= Work required =
Transcribe the data in full; each line must match exactly.

= Material for the task =

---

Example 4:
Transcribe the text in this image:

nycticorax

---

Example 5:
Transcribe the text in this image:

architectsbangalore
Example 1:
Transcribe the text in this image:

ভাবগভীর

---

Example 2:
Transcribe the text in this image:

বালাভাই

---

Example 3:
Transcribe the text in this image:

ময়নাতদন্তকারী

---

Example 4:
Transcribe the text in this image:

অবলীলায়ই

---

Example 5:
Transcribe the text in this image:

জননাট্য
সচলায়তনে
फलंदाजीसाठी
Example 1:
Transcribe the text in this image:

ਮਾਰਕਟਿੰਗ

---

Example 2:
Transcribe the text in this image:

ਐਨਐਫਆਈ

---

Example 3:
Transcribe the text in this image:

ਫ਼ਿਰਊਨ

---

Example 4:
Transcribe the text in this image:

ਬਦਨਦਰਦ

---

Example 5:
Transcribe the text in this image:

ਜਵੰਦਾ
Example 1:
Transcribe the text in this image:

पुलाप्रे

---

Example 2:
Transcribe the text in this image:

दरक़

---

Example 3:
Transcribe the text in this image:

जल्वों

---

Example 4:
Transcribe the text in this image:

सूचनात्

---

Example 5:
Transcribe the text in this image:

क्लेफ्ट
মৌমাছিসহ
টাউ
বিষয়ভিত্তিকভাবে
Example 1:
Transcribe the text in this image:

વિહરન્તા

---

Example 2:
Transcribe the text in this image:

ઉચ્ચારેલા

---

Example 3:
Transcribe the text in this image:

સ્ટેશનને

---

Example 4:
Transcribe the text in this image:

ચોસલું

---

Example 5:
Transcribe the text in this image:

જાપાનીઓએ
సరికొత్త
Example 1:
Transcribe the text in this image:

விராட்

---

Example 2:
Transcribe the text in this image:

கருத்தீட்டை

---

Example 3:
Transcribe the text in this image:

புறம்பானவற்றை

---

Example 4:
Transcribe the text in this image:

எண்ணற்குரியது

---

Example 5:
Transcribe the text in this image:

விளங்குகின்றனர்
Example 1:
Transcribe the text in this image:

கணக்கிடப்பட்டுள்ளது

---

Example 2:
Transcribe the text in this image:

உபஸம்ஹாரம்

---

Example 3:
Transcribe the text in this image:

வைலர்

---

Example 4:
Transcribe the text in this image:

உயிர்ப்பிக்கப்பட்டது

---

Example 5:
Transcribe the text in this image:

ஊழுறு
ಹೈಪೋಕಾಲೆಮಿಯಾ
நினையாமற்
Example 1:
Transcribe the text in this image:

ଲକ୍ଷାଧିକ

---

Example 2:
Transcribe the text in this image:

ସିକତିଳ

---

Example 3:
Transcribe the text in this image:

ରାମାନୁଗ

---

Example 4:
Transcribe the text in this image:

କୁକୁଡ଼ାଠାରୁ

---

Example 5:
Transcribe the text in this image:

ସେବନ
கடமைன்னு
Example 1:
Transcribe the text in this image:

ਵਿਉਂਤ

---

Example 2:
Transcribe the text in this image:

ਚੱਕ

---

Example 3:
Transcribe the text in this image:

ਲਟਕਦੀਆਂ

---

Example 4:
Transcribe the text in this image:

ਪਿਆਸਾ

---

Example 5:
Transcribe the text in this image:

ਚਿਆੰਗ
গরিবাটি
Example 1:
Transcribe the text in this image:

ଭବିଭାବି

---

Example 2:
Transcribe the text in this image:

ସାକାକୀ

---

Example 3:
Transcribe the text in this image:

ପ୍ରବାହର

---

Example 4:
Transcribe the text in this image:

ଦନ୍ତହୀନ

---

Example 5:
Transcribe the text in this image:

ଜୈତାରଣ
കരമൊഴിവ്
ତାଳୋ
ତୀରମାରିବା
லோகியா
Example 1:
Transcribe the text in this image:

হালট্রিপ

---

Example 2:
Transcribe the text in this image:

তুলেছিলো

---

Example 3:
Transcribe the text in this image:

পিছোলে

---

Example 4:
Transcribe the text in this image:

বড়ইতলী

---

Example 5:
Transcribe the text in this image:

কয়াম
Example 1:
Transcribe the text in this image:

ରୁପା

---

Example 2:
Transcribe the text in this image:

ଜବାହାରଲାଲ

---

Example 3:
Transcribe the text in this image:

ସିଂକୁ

= Solved problem =
---

Example 4:
Transcribe the text in this image:

nycticorax

---

Example 5:
Transcribe the text in this image:

architectsbangalore
Example 1:
Transcribe the text in this image:

ভাবগভীর

---

Example 2:
Transcribe the text in this image:

বালাভাই

---

Example 3:
Transcribe the text in this image:

ময়নাতদন্তকারী

---

Example 4:
Transcribe the text in this image:

অবলীলায়ই

---

Example 5:
Transcribe the text in this image:

জননাট্য
সচলায়তনে
फलंदाजीसाठी
Example 1:
Transcribe the text in this image:

ਮਾਰਕਟਿੰਗ

---

Example 2:
Transcribe the text in this image:

ਐਨਐਫਆਈ

---

Example 3:
Transcribe the text in this image:

ਫ਼ਿਰਊਨ

---

Example 4:
Transcribe the text in this image:

ਬਦਨਦਰਦ

---

Example 5:
Transcribe the text in this image:

ਜਵੰਦਾ
Example 1:
Transcribe the text in this image:

पुलाप्रे

---

Example 2:
Transcribe the text in this image:

दरक़

---

Example 3:
Transcribe the text in this image:

जल्वों

---

Example 4:
Transcribe the text in this image:

सूचनात्

---

Example 5:
Transcribe the text in this image:

क्लेफ्ट
মৌমাছিসহ
টাউ
বিষয়ভিত্তিকভাবে
Example 1:
Transcribe the text in this image:

વિહરન્તા

---

Example 2:
Transcribe the text in this image:

ઉચ્ચારેલા

---

Example 3:
Transcribe the text in this image:

સ્ટેશનને

---

Example 4:
Transcribe the text in this image:

ચોસલું

---

Example 5:
Transcribe the text in this image:

જાપાનીઓએ
సరికొత్త
Example 1:
Transcribe the text in this image:

விராட்

---

Example 2:
Transcribe the text in this image:

கருத்தீட்டை

---

Example 3:
Transcribe the text in this image:

புறம்பானவற்றை

---

Example 4:
Transcribe the text in this image:

எண்ணற்குரியது

---

Example 5:
Transcribe the text in this image:

விளங்குகின்றனர்
Example 1:
Transcribe the text in this image:

கணக்கிடப்பட்டுள்ளது

---

Example 2:
Transcribe the text in this image:

உபஸம்ஹாரம்

---

Example 3:
Transcribe the text in this image:

வைலர்

---

Example 4:
Transcribe the text in this image:

உயிர்ப்பிக்கப்பட்டது

---

Example 5:
Transcribe the text in this image:

ஊழுறு
ಹೈಪೋಕಾಲೆಮಿಯಾ
நினையாமற்
Example 1:
Transcribe the text in this image:

ଲକ୍ଷାଧିକ

---

Example 2:
Transcribe the text in this image:

ସିକତିଳ

---

Example 3:
Transcribe the text in this image:

ରାମାନୁଗ

---

Example 4:
Transcribe the text in this image:

କୁକୁଡ଼ାଠାରୁ

---

Example 5:
Transcribe the text in this image:

ସେବନ
கடமைன்னு
Example 1:
Transcribe the text in this image:

ਵਿਉਂਤ

---

Example 2:
Transcribe the text in this image:

ਚੱਕ

---

Example 3:
Transcribe the text in this image:

ਲਟਕਦੀਆਂ

---

Example 4:
Transcribe the text in this image:

ਪਿਆਸਾ

---

Example 5:
Transcribe the text in this image:

ਚਿਆੰਗ
গরিবাটি
Example 1:
Transcribe the text in this image:

ଭବିଭାବି

---

Example 2:
Transcribe the text in this image:

ସାକାକୀ

---

Example 3:
Transcribe the text in this image:

ପ୍ରବାହର

---

Example 4:
Transcribe the text in this image:

ଦନ୍ତହୀନ

---

Example 5:
Transcribe the text in this image:

ଜୈତାରଣ
കരമൊഴിവ്
ତାଳୋ
ତୀରମାରିବା
லோகியா
Example 1:
Transcribe the text in this image:

হালট্রিপ

---

Example 2:
Transcribe the text in this image:

তুলেছিলো

---

Example 3:
Transcribe the text in this image:

পিছোলে

---

Example 4:
Transcribe the text in this image:

বড়ইতলী

---

Example 5:
Transcribe the text in this image:

কয়াম
Example 1:
Transcribe the text in this image:

ରୁପା

---

Example 2:
Transcribe the text in this image:

ଜବାହାରଲାଲ

---

Example 3:
Transcribe the text in this image:

ସିଂକୁ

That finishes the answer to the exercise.